◆ Given data ◆
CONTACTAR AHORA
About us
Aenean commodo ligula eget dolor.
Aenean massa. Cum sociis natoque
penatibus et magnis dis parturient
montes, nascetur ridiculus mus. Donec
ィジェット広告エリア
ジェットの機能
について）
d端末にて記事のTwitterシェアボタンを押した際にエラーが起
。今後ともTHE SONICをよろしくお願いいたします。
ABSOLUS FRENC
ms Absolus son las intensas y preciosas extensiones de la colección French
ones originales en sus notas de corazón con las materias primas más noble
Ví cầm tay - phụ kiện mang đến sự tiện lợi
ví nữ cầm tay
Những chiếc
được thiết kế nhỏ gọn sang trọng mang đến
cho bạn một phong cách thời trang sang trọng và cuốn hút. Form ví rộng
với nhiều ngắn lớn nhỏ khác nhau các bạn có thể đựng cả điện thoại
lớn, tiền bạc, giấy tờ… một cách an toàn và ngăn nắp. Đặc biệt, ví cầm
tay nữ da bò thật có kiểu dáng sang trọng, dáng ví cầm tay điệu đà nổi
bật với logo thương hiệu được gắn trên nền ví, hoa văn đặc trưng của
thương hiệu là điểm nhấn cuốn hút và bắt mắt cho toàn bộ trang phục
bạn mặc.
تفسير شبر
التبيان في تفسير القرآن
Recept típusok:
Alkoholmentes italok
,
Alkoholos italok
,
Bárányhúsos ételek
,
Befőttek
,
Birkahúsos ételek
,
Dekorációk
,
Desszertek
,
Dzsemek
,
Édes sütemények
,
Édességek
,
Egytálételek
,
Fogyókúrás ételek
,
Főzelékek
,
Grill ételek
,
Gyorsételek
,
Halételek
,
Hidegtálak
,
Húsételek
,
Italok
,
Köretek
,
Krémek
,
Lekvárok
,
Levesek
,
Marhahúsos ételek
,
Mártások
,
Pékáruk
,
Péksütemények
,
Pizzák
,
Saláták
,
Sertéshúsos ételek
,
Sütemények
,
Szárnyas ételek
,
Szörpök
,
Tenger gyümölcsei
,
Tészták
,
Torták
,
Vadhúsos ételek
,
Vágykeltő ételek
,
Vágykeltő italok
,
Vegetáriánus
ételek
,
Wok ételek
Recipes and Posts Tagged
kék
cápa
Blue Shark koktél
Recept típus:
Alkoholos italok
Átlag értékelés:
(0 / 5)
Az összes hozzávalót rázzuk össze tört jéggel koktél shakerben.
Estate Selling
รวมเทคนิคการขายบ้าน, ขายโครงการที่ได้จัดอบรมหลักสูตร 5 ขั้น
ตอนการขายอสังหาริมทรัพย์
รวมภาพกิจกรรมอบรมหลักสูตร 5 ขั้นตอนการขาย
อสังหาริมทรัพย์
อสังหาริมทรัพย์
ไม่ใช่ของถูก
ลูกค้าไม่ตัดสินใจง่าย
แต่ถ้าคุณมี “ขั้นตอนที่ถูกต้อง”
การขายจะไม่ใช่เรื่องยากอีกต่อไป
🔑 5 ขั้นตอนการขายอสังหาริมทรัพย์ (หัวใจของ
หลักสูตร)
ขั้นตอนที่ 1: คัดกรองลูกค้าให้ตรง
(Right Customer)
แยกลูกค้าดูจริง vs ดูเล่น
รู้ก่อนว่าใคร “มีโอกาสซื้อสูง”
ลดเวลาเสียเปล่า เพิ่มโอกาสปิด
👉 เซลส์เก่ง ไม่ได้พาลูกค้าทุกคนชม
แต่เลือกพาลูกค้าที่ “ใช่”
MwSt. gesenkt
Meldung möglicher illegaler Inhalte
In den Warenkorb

◆ Assignment ◆
Output the entries verbatim.

◆ The answer ◆
CONTACTAR AHORA
About us
Aenean commodo ligula eget dolor.
Aenean massa. Cum sociis natoque
penatibus et magnis dis parturient
montes, nascetur ridiculus mus. Donec
ィジェット広告エリア
ジェットの機能
について）
d端末にて記事のTwitterシェアボタンを押した際にエラーが起
。今後ともTHE SONICをよろしくお願いいたします。
ABSOLUS FRENC
ms Absolus son las intensas y preciosas extensiones de la colección French
ones originales en sus notas de corazón con las materias primas más noble
Ví cầm tay - phụ kiện mang đến sự tiện lợi
ví nữ cầm tay
Những chiếc
được thiết kế nhỏ gọn sang trọng mang đến
cho bạn một phong cách thời trang sang trọng và cuốn hút. Form ví rộng
với nhiều ngắn lớn nhỏ khác nhau các bạn có thể đựng cả điện thoại
lớn, tiền bạc, giấy tờ… một cách an toàn và ngăn nắp. Đặc biệt, ví cầm
tay nữ da bò thật có kiểu dáng sang trọng, dáng ví cầm tay điệu đà nổi
bật với logo thương hiệu được gắn trên nền ví, hoa văn đặc trưng của
thương hiệu là điểm nhấn cuốn hút và bắt mắt cho toàn bộ trang phục
bạn mặc.
تفسير شبر
التبيان في تفسير القرآن
Recept típusok:
Alkoholmentes italok
,
Alkoholos italok
,
Bárányhúsos ételek
,
Befőttek
,
Birkahúsos ételek
,
Dekorációk
,
Desszertek
,
Dzsemek
,
Édes sütemények
,
Édességek
,
Egytálételek
,
Fogyókúrás ételek
,
Főzelékek
,
Grill ételek
,
Gyorsételek
,
Halételek
,
Hidegtálak
,
Húsételek
,
Italok
,
Köretek
,
Krémek
,
Lekvárok
,
Levesek
,
Marhahúsos ételek
,
Mártások
,
Pékáruk
,
Péksütemények
,
Pizzák
,
Saláták
,
Sertéshúsos ételek
,
Sütemények
,
Szárnyas ételek
,
Szörpök
,
Tenger gyümölcsei
,
Tészták
,
Torták
,
Vadhúsos ételek
,
Vágykeltő ételek
,
Vágykeltő italok
,
Vegetáriánus
ételek
,
Wok ételek
Recipes and Posts Tagged
kék
cápa
Blue Shark koktél
Recept típus:
Alkoholos italok
Átlag értékelés:
(0 / 5)
Az összes hozzávalót rázzuk össze tört jéggel koktél shakerben.
Estate Selling
รวมเทคนิคการขายบ้าน, ขายโครงการที่ได้จัดอบรมหลักสูตร 5 ขั้น
ตอนการขายอสังหาริมทรัพย์
รวมภาพกิจกรรมอบรมหลักสูตร 5 ขั้นตอนการขาย
อสังหาริมทรัพย์
อสังหาริมทรัพย์
ไม่ใช่ของถูก
ลูกค้าไม่ตัดสินใจง่าย
แต่ถ้าคุณมี “ขั้นตอนที่ถูกต้อง”
การขายจะไม่ใช่เรื่องยากอีกต่อไป
🔑 5 ขั้นตอนการขายอสังหาริมทรัพย์ (หัวใจของ
หลักสูตร)
ขั้นตอนที่ 1: คัดกรองลูกค้าให้ตรง
(Right Customer)
แยกลูกค้าดูจริง vs ดูเล่น
รู้ก่อนว่าใคร “มีโอกาสซื้อสูง”
ลดเวลาเสียเปล่า เพิ่มโอกาสปิด
👉 เซลส์เก่ง ไม่ได้พาลูกค้าทุกคนชม
แต่เลือกพาลูกค้าที่ “ใช่”
MwSt. gesenkt
Meldung möglicher illegaler Inhalte
In den Warenkorb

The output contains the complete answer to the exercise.